Se ne colgono anticipazioni dai toni dei discorsi e dalle manifestazioni inscenate dentro e fuori l’aula del Senato: dalla soddisfazione del forzista Zanettis per il “sogno di Berlusconi che diventa realtà per una giustizia giusta” alle accuse rivolte dal pentastellato Roberto Scarpinato al Governo di “farsi scudo dell’icona di Giovanni Falcone, non potendo esibire pubblicamente come spirito guida della riforma Gelli, Berlusconi, Dell’Utri, Previti”. Intervento quest’ultimo richiamato non consono dal Presidente d’Aula di turno Anna Rossomando (PD).
Le esibizioni di cartelli con la copia della Costituzione raffigurata all’ingiù fanno parte di una scenografia ormai consolidata dall’insediamento di Giorgia Meloni a Palazzo Chigi, come a voler significare che si stia attraversando nel Paese una fase “autoritaria e pericolosa” (copyright del verde Bonelli). Al lume della vissuta realtà quotidiana di convivenza e dissidenza democratica, si tratta di un linguaggio di politica politicante dietro il quale si nascondono ipocrisie e colpevoli amnesie. Perché nella fattispecie, la necessità di rivisitazione dell’ordinamento giudiziario sono state avvertite durante tutto l’arco dell’era repubblicana.

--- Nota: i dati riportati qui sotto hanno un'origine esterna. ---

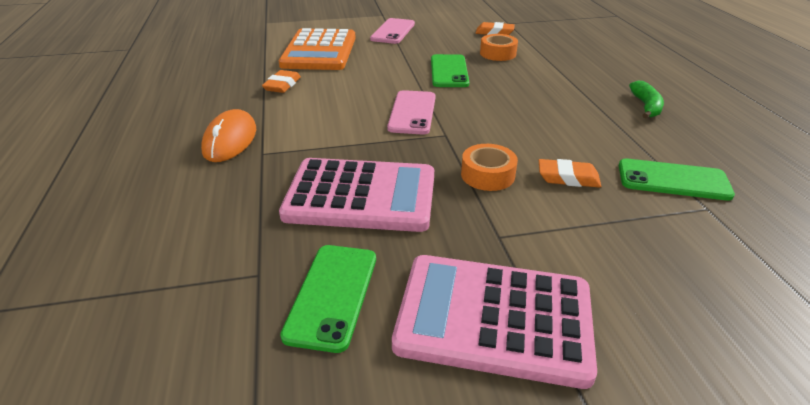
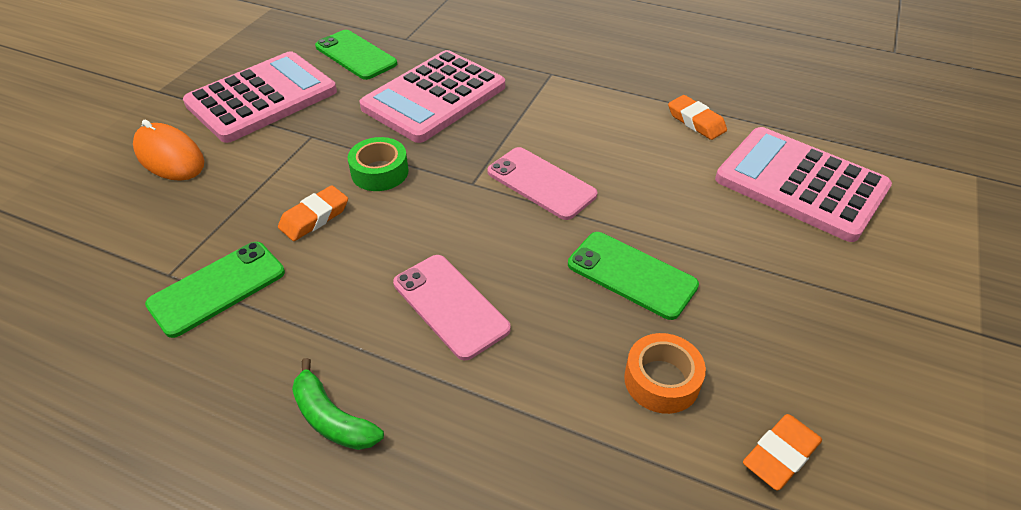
camera: 125 degrees right, 10 degrees up
(230, 140) = (591, 64): orange mouse -> orange mouse (170, 157)
(319, 51) = (800, 184): orange calculator -> pink calculator
(393, 31) = (860, 299): pink phone -> pink phone (450, 306)
(487, 175) = (380, 172): orange tape -> green tape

E non è stato un chiodo fisso o cavallo di battaglia soltanto delle forze di centrodestra, ma è stato argomento di riflessione anche a sinistra, nel mondo accademico e della stessa magistratura, soprattutto dopo l’introduzione del processo accusatorio di cui è stato guida ed ispiratore il Ministro Giuliano Vassalli eroe della Resistenza.

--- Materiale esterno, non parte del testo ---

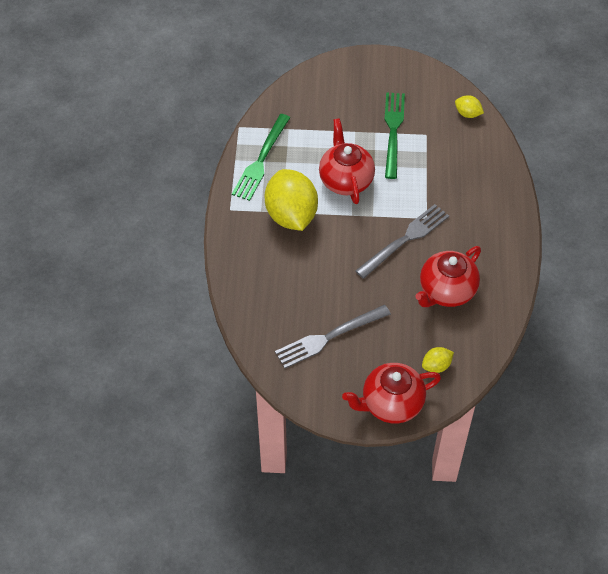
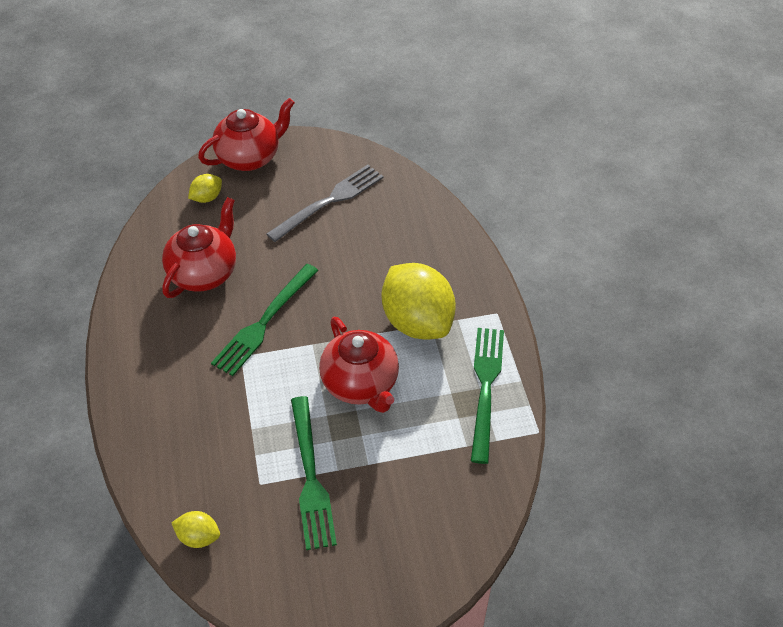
camera: 165 degrees right, 5 degrees down
(405, 239) = (264, 322): grey fork -> green fork

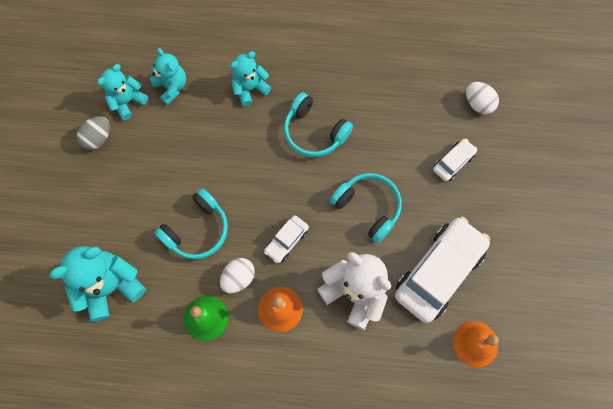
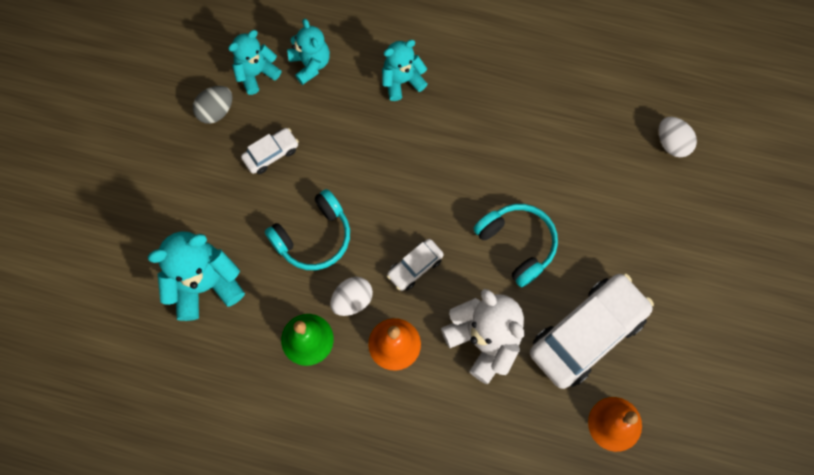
camera: 10 degrees right, 0 degrees up
(314, 132) = (469, 145): turquoise headphones -> none
(453, 162) = (628, 208): white car -> white car (271, 154)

“Nessuna mira autoritaria” per il Guardasigilli Carlo Nordio; “tentativo di delegittimare ed asservire la magistratura al Governo” per Elly Schlein; “una Giustizia più trasparente” per la Premier Meloni; preoccupato il Presidente dell’ANM (sindacato dei magistrati) Cesare Parodi perché “la riforma del CSM toglierebbe spazio ai cittadini”. Legittima ciascuna presa di posizione, ci mancherebbe, ma non tutte oggettivamente argomentate in un contesto dí artificiose contrapposizioni tra i due mondi della magistratura e della politica e perciò non tanto di natura culturale o ideologica quanto per interessi strumentali, elettorali o di casta.

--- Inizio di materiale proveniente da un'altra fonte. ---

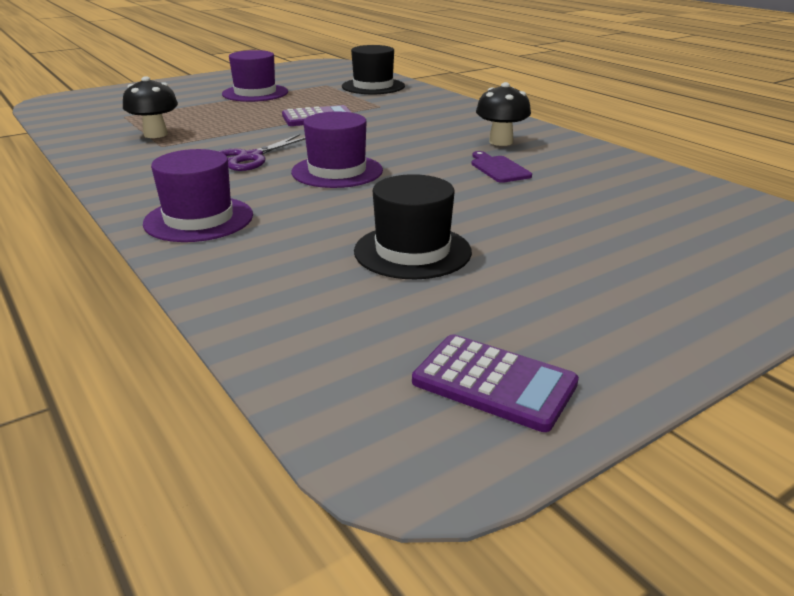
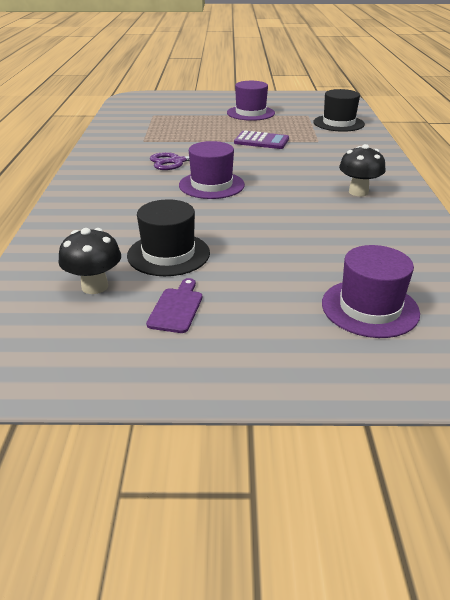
camera: 35 degrees right, 5 degrees up
(155, 134) = (151, 132): black mushroom -> black mushroom (95, 286)
(199, 219) = (93, 195): purple hat -> purple hat (370, 308)
(494, 383) = (82, 350): purple calculator -> none
(498, 168) = (320, 213): purple cutting board -> purple cutting board (177, 308)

Giovanni Falcone, sopra citato come icona dell’antimafia da un ex magistrato nella veste di politico, è stato sostenitore della separazione delle carriere di giudici e requirenti ma anche la figura più osteggiata dalla logica correntizia del CSM, della quale Luca Palamara, ex ANM, ha disvelato meccanismi decisionali e commistioni strategiche o clientelari con il mondo della politica. Radiato dall’ordine giudiziario!
Non radiato Antonio Di Pietro, avendo smesso di indossare la toga per entrare in politica, anch’egli, icona di “mani pulite”, favorevole alla separazione.
L’assetto dei rapporti politica/magistratura a volte incestuoso o prevaricante è un tema datato. Ne ha fatto argomento di una pubblicazione del 1996 Pietro Folena, responsabile del settore giustizia del PdS, denunziando come la frattura degli equilibri abbia di fatto “delegato impropriamente al Pm una funzione di selezione della classe dirigente politica”. Materiale offerto anche dalle cronache odierne.
Resta di attualità la questione di rendere sereno ed indipendente l’esercizio della giurisdizione, che non è stato sempre garantito dal sistema in vigore di formazione del CSM, organo di autogoverno, inquinato dal correntismo, certamente non rassicurante per i cittadini. Sul punto la riforma innesca un percorso di liberazione dalle tentazioni di compromessi, utili per i politicanti e mortificanti per la dignità della magistratura.
Pretendere dagli uomini delle istituzioni più informazioni fedeli al testo letterale del ddl di riforma e meno supposizioni di derive è un dovere verso la Repubblica, un diritto dei cittadini e sarebbe anche un servizio per la credibilità della stessa “casta”. Absit iniuria verbis!